723 | VANISHING BILE DUCT SYNDROME IN HODGKIN’S LYMPHOMA: A CASE SERIES FROM HOSPITALS IN THE COMMUNITY OF MADRID

A. Garcia Noblejas, A. López García, A. Lario Arribas, A. De Laiglesia Lorenzo, P. Fernández-Caldas González, and F. J. Peñalver Párraga equally contributing author.

Introduction: VBDS is a disorder that leads to severe liver failure due to the progressive destruction of intrahepatic bile ducts. It should be suspected in cases of cholestasis without other causes of hepatitis. Liver biopsy being the diagnostic gold standard. Few cases of VBDS have been reported as a paraneoplastic manifestation of Hodgkin lymphoma (HL), with immune mechanisms likely playing a role. The prognosis of HL with VBDS is poor, with a significant risk of progression to liver failure and death. Its treatment poses a challenge and the administration of ABVD at full doses is contraindicated due to its hepatotoxicity.

Methods: We present a multicenter, observational, and retrospective case series study performed in hospitals of the Community of Madrid (HCAM), Spain, involving patients diagnosed with HL who developed VBDS.

Results: Six cases of VBDS associated with EH were confirmed by liver biopsy at HCAM between 2000 and 2022 one of them postmortem. Two cases were excluded due to the lack of histological confirmation. Table 1 presents the clinical and laboratory characteristics at HL diagnosis, along with the management and evolution of VBDS. 50% were males, and the median age at diagnosis was 42 years (range 27–58). The histology was classical HL in all patients, and 50% presented with localized disease. At the time of HL diagnosis, imaging tests (PET-CT and CT) showed no evidence of liver involvement, and cases 1 and 3 had nearly normal liver profiles. ABVD treatment was administered in 66% of cases, with dose adjustments in 3 out of 4 patients based on liver function. ABVD treatment was the first-line therapy in 66% of cases, with dose adjustments in 3 out of 4 patients based on liver function. In 3 cases (50%), VBDS was diagnosed after the initiation of first-line treatment, with a median time of 37 days. In 2 cases, it preceded the diagnosis of HL, and in 1 case, it was diagnosed at the third relapse with a fatal outcome. The overall mortality rate in our series is 50%. The three surviving patients are in complete remission (CR), with one having more than 10 years of follow-up. Two out of three patients had localized-stage HL, which is considered a favorable prognostic factor according to the literature. Brentuximab (BV) was administered in combination with chemotherapy in two of these patients.

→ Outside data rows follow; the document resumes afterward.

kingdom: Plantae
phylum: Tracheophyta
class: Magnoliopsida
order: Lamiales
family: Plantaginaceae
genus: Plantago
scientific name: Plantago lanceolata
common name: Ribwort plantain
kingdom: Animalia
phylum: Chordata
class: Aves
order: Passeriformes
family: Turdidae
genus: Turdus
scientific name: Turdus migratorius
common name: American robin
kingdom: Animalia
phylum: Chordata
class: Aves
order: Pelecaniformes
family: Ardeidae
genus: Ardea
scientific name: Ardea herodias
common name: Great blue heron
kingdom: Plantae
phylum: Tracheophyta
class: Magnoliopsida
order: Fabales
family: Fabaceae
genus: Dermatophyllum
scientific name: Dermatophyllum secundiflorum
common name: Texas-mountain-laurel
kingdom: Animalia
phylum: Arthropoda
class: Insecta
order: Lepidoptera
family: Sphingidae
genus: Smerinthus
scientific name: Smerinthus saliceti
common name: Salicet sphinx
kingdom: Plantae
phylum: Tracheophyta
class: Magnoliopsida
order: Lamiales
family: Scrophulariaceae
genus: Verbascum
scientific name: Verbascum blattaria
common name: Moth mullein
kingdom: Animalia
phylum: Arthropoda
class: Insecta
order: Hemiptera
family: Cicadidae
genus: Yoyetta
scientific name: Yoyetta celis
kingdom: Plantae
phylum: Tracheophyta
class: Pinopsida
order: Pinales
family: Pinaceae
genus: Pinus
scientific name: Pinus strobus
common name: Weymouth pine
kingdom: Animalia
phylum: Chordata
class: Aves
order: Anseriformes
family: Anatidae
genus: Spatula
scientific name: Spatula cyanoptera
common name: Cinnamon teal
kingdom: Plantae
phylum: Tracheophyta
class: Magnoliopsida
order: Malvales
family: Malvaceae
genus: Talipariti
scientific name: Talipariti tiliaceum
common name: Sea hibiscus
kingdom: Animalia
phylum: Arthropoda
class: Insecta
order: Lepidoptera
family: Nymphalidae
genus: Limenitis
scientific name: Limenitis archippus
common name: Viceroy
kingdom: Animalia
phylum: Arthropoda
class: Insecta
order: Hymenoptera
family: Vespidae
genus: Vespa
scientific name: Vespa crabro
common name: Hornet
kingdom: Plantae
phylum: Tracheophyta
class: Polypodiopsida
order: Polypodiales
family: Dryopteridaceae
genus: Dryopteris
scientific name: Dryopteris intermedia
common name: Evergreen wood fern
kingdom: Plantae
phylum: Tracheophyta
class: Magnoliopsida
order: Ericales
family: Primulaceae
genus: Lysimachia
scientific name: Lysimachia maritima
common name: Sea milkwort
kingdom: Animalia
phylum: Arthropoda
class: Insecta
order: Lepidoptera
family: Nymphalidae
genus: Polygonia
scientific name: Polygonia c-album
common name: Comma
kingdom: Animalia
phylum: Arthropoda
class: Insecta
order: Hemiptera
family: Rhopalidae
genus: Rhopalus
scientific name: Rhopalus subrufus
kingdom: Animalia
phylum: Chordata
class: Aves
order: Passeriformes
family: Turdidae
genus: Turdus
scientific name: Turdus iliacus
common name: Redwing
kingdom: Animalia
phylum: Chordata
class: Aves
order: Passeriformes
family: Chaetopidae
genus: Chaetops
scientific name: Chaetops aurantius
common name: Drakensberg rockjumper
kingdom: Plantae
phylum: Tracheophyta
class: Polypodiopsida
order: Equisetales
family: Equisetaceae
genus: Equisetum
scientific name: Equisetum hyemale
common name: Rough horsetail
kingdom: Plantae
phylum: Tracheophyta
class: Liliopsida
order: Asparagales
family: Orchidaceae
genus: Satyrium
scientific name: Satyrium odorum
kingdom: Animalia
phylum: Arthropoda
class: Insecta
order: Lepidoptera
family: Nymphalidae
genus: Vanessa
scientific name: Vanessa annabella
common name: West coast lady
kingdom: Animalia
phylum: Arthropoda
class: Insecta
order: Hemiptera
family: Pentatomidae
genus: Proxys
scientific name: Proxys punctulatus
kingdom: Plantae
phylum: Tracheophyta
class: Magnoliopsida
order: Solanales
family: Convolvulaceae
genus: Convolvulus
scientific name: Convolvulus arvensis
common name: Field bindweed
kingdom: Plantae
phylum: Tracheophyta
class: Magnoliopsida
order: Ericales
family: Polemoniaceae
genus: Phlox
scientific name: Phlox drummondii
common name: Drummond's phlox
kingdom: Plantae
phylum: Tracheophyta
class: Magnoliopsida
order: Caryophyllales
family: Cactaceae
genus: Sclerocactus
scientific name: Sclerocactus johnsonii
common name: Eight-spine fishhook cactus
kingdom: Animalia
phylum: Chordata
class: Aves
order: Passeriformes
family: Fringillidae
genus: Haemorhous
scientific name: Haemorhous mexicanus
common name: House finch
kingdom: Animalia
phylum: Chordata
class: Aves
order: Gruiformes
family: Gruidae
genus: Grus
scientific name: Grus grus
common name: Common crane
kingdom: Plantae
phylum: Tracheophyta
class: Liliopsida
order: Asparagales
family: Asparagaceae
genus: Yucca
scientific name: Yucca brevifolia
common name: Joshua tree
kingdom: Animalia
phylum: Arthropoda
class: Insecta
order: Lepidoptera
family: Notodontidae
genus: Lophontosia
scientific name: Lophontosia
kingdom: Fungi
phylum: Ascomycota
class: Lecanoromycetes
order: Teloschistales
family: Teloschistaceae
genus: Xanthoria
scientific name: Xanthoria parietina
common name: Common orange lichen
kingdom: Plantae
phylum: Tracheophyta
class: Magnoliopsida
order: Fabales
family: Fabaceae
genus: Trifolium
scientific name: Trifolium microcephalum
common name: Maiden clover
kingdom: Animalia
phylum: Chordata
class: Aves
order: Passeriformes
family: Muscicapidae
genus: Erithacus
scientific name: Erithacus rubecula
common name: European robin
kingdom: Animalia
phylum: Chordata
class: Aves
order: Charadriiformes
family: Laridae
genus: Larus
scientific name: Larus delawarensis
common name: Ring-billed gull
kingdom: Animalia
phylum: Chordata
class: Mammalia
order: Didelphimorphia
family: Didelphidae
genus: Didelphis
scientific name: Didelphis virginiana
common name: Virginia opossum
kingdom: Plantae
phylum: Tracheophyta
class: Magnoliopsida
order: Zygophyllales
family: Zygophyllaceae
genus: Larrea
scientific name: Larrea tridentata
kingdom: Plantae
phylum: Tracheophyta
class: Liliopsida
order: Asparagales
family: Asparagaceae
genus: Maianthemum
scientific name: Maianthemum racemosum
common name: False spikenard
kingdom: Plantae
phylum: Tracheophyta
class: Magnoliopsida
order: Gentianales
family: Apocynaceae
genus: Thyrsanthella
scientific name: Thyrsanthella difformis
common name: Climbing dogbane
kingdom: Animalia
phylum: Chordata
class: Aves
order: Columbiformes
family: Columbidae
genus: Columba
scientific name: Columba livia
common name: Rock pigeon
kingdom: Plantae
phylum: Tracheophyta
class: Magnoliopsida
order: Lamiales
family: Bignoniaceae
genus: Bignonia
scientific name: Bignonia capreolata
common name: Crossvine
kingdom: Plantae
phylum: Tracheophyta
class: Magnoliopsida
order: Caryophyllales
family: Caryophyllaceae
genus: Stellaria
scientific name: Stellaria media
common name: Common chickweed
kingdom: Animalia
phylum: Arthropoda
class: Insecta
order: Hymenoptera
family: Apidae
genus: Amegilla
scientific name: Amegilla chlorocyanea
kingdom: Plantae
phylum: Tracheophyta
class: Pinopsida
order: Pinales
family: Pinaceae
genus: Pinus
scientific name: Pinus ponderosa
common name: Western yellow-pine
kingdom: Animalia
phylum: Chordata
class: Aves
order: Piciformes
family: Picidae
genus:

Conclusions: VBDS associated with HL is rare, but it carries a potentially poor prognosis, highlighting the importance of early suspicion and, when possible, histological diagnosis. The available literature on this topic is limited, which makes our case series potentially valuable in providing insights into the clinical presentation, management, and prognosis of this condition. Although we do not have sufficient data to establish an alternative therapeutic protocol to standard treatments, the results of our series suggest that the use of BV may be effective, showing favorable outcomes in terms of response and survival.

Keyword: Hodgkin lymphoma

No potential sources of conflict of interest.